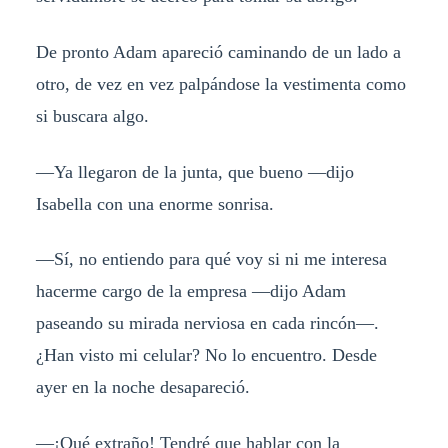
De pronto Adam apareció caminando de un lado a
otro, de vez en vez palpándose la vestimenta como
si buscara algo.
—Ya llegaron de la junta, que bueno —dijo
Isabella con una enorme sonrisa.
—Sí, no entiendo para qué voy si ni me interesa
hacerme cargo de la empresa —dijo Adam
paseando su mirada nerviosa en cada rincón—.
¿Han visto mi celular? No lo encuentro. Desde
ayer en la noche desapareció.
—¡Qué extraño! Tendré que hablar con la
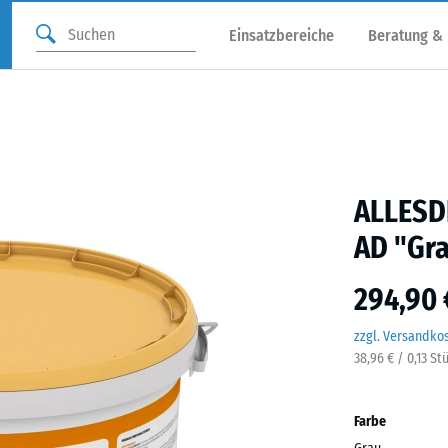
Einsatzbereiche
Beratung &
ALLESDI
AD "Gr
294,90 
zzgl. Versandko
38,96 € / 0,13 S
Farbe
____________
*EXERCISE BRIEF*.
Please repeat, line for line and without changes, all the text that comes with the records above, leaving the pictures out of your answer.

*THE ANSWER*.
De pronto Adam apareció caminando de un lado a
otro, de vez en vez palpándose la vestimenta como
si buscara algo.
—Ya llegaron de la junta, que bueno —dijo
Isabella con una enorme sonrisa.
—Sí, no entiendo para qué voy si ni me interesa
hacerme cargo de la empresa —dijo Adam
paseando su mirada nerviosa en cada rincón—.
¿Han visto mi celular? No lo encuentro. Desde
ayer en la noche desapareció.
—¡Qué extraño! Tendré que hablar con la
Einsatzbereiche
Beratung &
ALLESDI
AD "Gr
294,90 
zzgl. Versandko
38,96 € / 0,13 S
Farbe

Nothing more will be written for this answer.